**To do:**
Output every entry below exactly as it is written.

####################

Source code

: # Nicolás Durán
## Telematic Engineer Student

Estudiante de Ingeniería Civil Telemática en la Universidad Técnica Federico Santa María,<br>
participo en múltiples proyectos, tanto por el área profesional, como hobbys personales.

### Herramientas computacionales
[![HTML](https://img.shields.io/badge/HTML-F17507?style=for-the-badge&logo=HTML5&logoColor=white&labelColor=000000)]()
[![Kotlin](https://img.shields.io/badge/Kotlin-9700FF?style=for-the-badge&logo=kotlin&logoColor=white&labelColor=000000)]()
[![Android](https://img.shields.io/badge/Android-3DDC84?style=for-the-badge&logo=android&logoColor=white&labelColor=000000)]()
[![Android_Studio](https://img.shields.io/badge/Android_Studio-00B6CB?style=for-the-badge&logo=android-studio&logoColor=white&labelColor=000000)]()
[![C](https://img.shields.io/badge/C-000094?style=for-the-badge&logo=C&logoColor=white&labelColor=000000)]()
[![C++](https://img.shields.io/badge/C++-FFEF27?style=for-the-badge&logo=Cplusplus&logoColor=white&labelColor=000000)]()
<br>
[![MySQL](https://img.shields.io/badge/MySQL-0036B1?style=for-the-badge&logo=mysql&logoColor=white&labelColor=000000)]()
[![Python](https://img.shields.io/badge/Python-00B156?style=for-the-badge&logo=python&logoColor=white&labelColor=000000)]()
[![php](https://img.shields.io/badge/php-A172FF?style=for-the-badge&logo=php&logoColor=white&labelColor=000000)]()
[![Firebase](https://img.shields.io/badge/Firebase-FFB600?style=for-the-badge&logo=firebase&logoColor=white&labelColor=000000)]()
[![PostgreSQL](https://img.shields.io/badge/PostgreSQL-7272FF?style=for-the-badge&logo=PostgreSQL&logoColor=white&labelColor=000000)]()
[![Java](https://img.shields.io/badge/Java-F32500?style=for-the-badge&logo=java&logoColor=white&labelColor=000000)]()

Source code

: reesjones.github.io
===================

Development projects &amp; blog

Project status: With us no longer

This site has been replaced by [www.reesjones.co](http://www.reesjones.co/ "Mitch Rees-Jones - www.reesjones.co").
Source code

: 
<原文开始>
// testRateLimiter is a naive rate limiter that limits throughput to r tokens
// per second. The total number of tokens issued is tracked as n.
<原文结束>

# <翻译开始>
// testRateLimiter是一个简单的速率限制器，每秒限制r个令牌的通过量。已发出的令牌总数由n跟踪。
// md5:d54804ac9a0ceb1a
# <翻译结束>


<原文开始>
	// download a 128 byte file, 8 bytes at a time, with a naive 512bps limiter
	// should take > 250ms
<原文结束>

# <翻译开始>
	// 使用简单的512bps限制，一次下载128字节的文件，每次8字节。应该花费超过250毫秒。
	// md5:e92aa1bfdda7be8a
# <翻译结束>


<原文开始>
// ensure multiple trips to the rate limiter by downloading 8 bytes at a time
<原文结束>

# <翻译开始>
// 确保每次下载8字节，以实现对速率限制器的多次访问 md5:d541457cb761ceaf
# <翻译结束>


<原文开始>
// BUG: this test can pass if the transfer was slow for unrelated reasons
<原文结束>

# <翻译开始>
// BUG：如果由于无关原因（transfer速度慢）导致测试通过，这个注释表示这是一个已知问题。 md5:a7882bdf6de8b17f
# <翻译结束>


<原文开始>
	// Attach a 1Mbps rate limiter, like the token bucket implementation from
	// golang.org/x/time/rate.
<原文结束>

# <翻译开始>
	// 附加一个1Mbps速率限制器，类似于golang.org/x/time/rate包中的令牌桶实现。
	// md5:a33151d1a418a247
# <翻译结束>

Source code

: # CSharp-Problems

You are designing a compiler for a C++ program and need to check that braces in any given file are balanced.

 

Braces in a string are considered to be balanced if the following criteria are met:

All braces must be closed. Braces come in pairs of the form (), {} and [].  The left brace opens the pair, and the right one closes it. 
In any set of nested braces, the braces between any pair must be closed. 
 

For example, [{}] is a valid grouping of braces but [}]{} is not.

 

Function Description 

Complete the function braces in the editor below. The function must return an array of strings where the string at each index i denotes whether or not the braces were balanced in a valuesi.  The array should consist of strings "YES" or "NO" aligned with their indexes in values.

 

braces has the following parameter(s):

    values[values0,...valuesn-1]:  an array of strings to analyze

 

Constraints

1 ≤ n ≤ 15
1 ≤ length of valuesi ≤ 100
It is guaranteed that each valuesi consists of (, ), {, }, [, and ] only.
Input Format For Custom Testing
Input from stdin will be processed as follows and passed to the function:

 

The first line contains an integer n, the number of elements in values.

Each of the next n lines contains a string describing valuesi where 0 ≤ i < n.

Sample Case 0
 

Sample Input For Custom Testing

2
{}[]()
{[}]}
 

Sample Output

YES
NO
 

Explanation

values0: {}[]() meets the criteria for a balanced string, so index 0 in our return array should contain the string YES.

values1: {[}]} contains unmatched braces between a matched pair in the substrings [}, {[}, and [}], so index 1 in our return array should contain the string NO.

####################

**Expected answer:**
Source code

: # Nicolás Durán
## Telematic Engineer Student

Estudiante de Ingeniería Civil Telemática en la Universidad Técnica Federico Santa María,<br>
participo en múltiples proyectos, tanto por el área profesional, como hobbys personales.

### Herramientas computacionales
[![HTML](https://img.shields.io/badge/HTML-F17507?style=for-the-badge&logo=HTML5&logoColor=white&labelColor=000000)]()
[![Kotlin](https://img.shields.io/badge/Kotlin-9700FF?style=for-the-badge&logo=kotlin&logoColor=white&labelColor=000000)]()
[![Android](https://img.shields.io/badge/Android-3DDC84?style=for-the-badge&logo=android&logoColor=white&labelColor=000000)]()
[![Android_Studio](https://img.shields.io/badge/Android_Studio-00B6CB?style=for-the-badge&logo=android-studio&logoColor=white&labelColor=000000)]()
[![C](https://img.shields.io/badge/C-000094?style=for-the-badge&logo=C&logoColor=white&labelColor=000000)]()
[![C++](https://img.shields.io/badge/C++-FFEF27?style=for-the-badge&logo=Cplusplus&logoColor=white&labelColor=000000)]()
<br>
[![MySQL](https://img.shields.io/badge/MySQL-0036B1?style=for-the-badge&logo=mysql&logoColor=white&labelColor=000000)]()
[![Python](https://img.shields.io/badge/Python-00B156?style=for-the-badge&logo=python&logoColor=white&labelColor=000000)]()
[![php](https://img.shields.io/badge/php-A172FF?style=for-the-badge&logo=php&logoColor=white&labelColor=000000)]()
[![Firebase](https://img.shields.io/badge/Firebase-FFB600?style=for-the-badge&logo=firebase&logoColor=white&labelColor=000000)]()
[![PostgreSQL](https://img.shields.io/badge/PostgreSQL-7272FF?style=for-the-badge&logo=PostgreSQL&logoColor=white&labelColor=000000)]()
[![Java](https://img.shields.io/badge/Java-F32500?style=for-the-badge&logo=java&logoColor=white&labelColor=000000)]()

Source code

: reesjones.github.io
===================

Development projects &amp; blog

Project status: With us no longer

This site has been replaced by [www.reesjones.co](http://www.reesjones.co/ "Mitch Rees-Jones - www.reesjones.co").
Source code

: 
<原文开始>
// testRateLimiter is a naive rate limiter that limits throughput to r tokens
// per second. The total number of tokens issued is tracked as n.
<原文结束>

# <翻译开始>
// testRateLimiter是一个简单的速率限制器，每秒限制r个令牌的通过量。已发出的令牌总数由n跟踪。
// md5:d54804ac9a0ceb1a
# <翻译结束>


<原文开始>
	// download a 128 byte file, 8 bytes at a time, with a naive 512bps limiter
	// should take > 250ms
<原文结束>

# <翻译开始>
	// 使用简单的512bps限制，一次下载128字节的文件，每次8字节。应该花费超过250毫秒。
	// md5:e92aa1bfdda7be8a
# <翻译结束>


<原文开始>
// ensure multiple trips to the rate limiter by downloading 8 bytes at a time
<原文结束>

# <翻译开始>
// 确保每次下载8字节，以实现对速率限制器的多次访问 md5:d541457cb761ceaf
# <翻译结束>


<原文开始>
// BUG: this test can pass if the transfer was slow for unrelated reasons
<原文结束>

# <翻译开始>
// BUG：如果由于无关原因（transfer速度慢）导致测试通过，这个注释表示这是一个已知问题。 md5:a7882bdf6de8b17f
# <翻译结束>


<原文开始>
	// Attach a 1Mbps rate limiter, like the token bucket implementation from
	// golang.org/x/time/rate.
<原文结束>

# <翻译开始>
	// 附加一个1Mbps速率限制器，类似于golang.org/x/time/rate包中的令牌桶实现。
	// md5:a33151d1a418a247
# <翻译结束>

Source code

: # CSharp-Problems

You are designing a compiler for a C++ program and need to check that braces in any given file are balanced.

 

Braces in a string are considered to be balanced if the following criteria are met:

All braces must be closed. Braces come in pairs of the form (), {} and [].  The left brace opens the pair, and the right one closes it. 
In any set of nested braces, the braces between any pair must be closed. 
 

For example, [{}] is a valid grouping of braces but [}]{} is not.

 

Function Description 

Complete the function braces in the editor below. The function must return an array of strings where the string at each index i denotes whether or not the braces were balanced in a valuesi.  The array should consist of strings "YES" or "NO" aligned with their indexes in values.

 

braces has the following parameter(s):

    values[values0,...valuesn-1]:  an array of strings to analyze

 

Constraints

1 ≤ n ≤ 15
1 ≤ length of valuesi ≤ 100
It is guaranteed that each valuesi consists of (, ), {, }, [, and ] only.
Input Format For Custom Testing
Input from stdin will be processed as follows and passed to the function:

 

The first line contains an integer n, the number of elements in values.

Each of the next n lines contains a string describing valuesi where 0 ≤ i < n.

Sample Case 0
 

Sample Input For Custom Testing

2
{}[]()
{[}]}
 

Sample Output

YES
NO
 

Explanation

values0: {}[]() meets the criteria for a balanced string, so index 0 in our return array should contain the string YES.

values1: {[}]} contains unmatched braces between a matched pair in the substrings [}, {[}, and [}], so index 1 in our return array should contain the string NO.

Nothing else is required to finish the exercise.